## The tasks
1. From the essay on the youth vote, quote the stretch from "This is what" through "period in history.".
2. In the essay on the youth vote, what share of young voters did Obama win?
3. Decide whether each statement agrees with the essay on the youth vote, and support each yes or no with the deciding words quoted from it: (a) Voters under 30 made up 18% of the total turnout in 2008. (b) Kerry won 60% of the youth vote in 2004. (c) The writer is 26 years old.

## Page text
========================================================================

The day after the election, I received an e-mail from my father: “Congratulations to you and your generation. The torch has been passed.”
Obviously he didn’t mean in terms in governance. Although a torch has been passed in that sense, my generation wasn’t the recipient; I’m 26, and Obama is closer to a Baby Boomer than a Millennial (or Generation Y, or whatever we’re supposed to be called). But for all the election of the first African-American symbolized, it also represented perhaps the first collective defining action of an entire generation of young voters who brought about this change, and the political implications should scare the Republican Party into some serious post-election soul searching.
It wasn’t turnout that did it. Voters under 30 increased from 17% to 18% of the total turnout between 2004 and 2008 (about 22% of Americans are under 30)—an improvement, but not a watershed increase. The graph below by Andrew Gelman (H/T to Sullivan) tells the story.
Obama won two-thirds of young voters. But notice the swing. In 2000, young voters supported Republicans at roughly the same rate as the rest of the population, even more so than the oldest voters. In 2004, the shift had begun, and Kerry outperformed Bush, but his 54% of the youth vote wasn’t enough to actually swing the election. Obama improved on that dramatically, and it wasn’t just a matter of the inherent liberalism of youth; if so, Obama’s margins wouldn’t dwarf Gore’s and Kerry’s to that extent.
Republican strategist Patrick Ruffini (via Marc Ambinder) explains the implications:
He produced a gargantuan 25% swing among existing young voters, or those who were sure to vote for the first time anyway.
How big? 18 percent times a 25 percent increase in the Democratic margin equals 4.5 points, or a majority of Obama’s popular vote margin. Had the Democratic 18-29 vote stayed the same as 2004’s already impressive percentage, Obama would have won by about 2 points, and would not have won 73 electoral votes from Florida, Ohio, North Carolina, or Indiana.
So, to clarify here: Obama’s youth margin = 73 electoral votes.
This is what happens when an entire generation becomes politically aware under George W. Bush; we went in evenly split and came out Democrats. And McCain completely failed to adjust his campaign to this fact.
Voters 18-29 didn’t live through the culture wars, so when Republicans sneered about Obama being too liberal, we didn’t respond with the anticipated gut-level aversion—the word’s negative connotations were developed years before our time and its effects have waned. Portraying Obama as a socialist didn’t work either because we have lived most of their lives in a post-Cold War era, and although cognitively most young voters are averse to outright socialism, the term doesn’t produce that gut-level fear that it did with previous generations. Virtually every message McCain and Palin concocted was intended for voters of a different period in history.

========================================================================

## Stored records

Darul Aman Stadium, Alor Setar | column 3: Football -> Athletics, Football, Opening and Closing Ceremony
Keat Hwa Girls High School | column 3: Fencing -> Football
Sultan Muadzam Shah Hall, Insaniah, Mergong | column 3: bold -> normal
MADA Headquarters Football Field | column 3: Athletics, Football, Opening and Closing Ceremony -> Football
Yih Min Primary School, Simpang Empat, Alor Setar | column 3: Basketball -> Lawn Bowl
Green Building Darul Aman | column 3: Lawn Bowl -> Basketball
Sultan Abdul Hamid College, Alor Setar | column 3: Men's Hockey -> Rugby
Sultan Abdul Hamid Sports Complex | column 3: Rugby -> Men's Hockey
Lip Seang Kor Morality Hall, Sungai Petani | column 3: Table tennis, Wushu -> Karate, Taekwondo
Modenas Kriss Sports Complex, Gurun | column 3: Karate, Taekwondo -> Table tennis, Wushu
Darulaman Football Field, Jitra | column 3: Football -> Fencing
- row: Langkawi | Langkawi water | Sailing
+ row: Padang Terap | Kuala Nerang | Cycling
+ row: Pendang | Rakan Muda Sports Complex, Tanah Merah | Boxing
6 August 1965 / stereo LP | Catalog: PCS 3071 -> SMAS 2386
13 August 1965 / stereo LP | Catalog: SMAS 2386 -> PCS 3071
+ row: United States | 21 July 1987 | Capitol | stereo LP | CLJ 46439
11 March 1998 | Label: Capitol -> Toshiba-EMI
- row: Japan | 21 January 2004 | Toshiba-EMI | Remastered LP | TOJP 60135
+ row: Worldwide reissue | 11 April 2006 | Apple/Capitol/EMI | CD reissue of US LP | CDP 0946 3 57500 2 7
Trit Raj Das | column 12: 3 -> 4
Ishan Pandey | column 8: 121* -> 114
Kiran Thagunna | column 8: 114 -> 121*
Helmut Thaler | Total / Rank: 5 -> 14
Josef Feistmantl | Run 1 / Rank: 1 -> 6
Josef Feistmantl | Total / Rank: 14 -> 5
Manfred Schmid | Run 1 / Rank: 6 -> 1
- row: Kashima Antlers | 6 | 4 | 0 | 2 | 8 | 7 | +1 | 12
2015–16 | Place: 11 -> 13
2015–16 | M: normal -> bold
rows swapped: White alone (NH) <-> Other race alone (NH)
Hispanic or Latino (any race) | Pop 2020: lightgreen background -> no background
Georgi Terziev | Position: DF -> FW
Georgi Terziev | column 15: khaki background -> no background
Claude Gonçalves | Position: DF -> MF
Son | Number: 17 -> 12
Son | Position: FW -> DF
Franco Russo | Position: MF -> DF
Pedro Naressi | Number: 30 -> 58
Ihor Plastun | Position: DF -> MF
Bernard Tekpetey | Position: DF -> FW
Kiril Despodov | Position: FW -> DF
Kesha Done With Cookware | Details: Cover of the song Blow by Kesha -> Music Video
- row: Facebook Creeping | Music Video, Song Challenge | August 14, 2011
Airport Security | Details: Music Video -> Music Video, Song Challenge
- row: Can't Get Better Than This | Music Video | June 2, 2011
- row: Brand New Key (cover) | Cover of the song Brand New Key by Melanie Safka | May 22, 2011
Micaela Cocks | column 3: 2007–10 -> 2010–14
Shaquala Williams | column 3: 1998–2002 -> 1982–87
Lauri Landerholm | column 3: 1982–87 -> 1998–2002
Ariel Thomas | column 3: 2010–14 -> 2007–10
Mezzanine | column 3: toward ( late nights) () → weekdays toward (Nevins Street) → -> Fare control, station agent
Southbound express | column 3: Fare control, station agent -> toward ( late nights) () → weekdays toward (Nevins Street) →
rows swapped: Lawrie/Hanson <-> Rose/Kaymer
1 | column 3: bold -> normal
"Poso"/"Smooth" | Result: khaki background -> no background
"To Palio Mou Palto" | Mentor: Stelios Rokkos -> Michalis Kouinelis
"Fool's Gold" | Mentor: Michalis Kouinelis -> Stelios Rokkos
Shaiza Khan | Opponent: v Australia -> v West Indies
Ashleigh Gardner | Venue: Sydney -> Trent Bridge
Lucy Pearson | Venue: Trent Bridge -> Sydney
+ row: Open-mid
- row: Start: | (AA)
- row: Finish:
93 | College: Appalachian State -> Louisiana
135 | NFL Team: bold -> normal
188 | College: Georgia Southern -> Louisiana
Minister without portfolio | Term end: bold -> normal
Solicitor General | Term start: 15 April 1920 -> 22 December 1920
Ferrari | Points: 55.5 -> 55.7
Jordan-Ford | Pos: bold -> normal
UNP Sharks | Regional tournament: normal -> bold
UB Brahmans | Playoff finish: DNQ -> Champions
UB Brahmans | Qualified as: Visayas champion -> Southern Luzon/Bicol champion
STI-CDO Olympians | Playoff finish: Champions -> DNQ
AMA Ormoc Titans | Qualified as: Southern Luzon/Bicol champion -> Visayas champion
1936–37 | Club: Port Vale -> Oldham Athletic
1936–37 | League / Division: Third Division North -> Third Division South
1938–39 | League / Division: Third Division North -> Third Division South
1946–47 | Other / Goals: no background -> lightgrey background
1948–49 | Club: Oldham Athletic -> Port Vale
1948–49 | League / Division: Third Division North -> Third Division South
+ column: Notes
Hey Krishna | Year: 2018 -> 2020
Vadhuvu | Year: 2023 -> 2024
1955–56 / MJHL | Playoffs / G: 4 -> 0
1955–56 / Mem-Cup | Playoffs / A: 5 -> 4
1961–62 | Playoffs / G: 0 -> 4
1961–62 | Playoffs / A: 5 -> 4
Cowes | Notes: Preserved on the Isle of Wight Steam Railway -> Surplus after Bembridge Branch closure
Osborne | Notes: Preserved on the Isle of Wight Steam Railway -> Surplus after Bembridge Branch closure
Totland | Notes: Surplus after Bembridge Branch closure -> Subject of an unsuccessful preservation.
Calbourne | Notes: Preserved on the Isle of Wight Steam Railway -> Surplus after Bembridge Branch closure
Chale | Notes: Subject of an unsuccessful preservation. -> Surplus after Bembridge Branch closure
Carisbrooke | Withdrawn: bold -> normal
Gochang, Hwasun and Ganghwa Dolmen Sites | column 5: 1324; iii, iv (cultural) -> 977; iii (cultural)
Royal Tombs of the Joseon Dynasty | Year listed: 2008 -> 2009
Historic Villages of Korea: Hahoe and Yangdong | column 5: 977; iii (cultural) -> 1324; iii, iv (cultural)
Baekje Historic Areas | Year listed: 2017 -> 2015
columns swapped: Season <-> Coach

========================================================================

## Exercise answers
1.
This is what happens when an entire generation becomes politically aware under George W. Bush; we went in evenly split and came out Democrats. And McCain completely failed to adjust his campaign to this fact.
Voters 18-29 didn’t live through the culture wars, so when Republicans sneered about Obama being too liberal, we didn’t respond with the anticipated gut-level aversion—the word’s negative connotations were developed years before our time and its effects have waned. Portraying Obama as a socialist didn’t work either because we have lived most of their lives in a post-Cold War era, and although cognitively most young voters are averse to outright socialism, the term doesn’t produce that gut-level fear that it did with previous generations. Virtually every message McCain and Palin concocted was intended for voters of a different period in history.

2. Obama won two-thirds of young voters.

3.
(a) Yes: "Voters under 30 increased from 17% to 18% of the total turnout between 2004 and 2008"
(b) No: "his 54% of the youth vote wasn’t enough to actually swing the election"
(c) Yes: "I’m 26"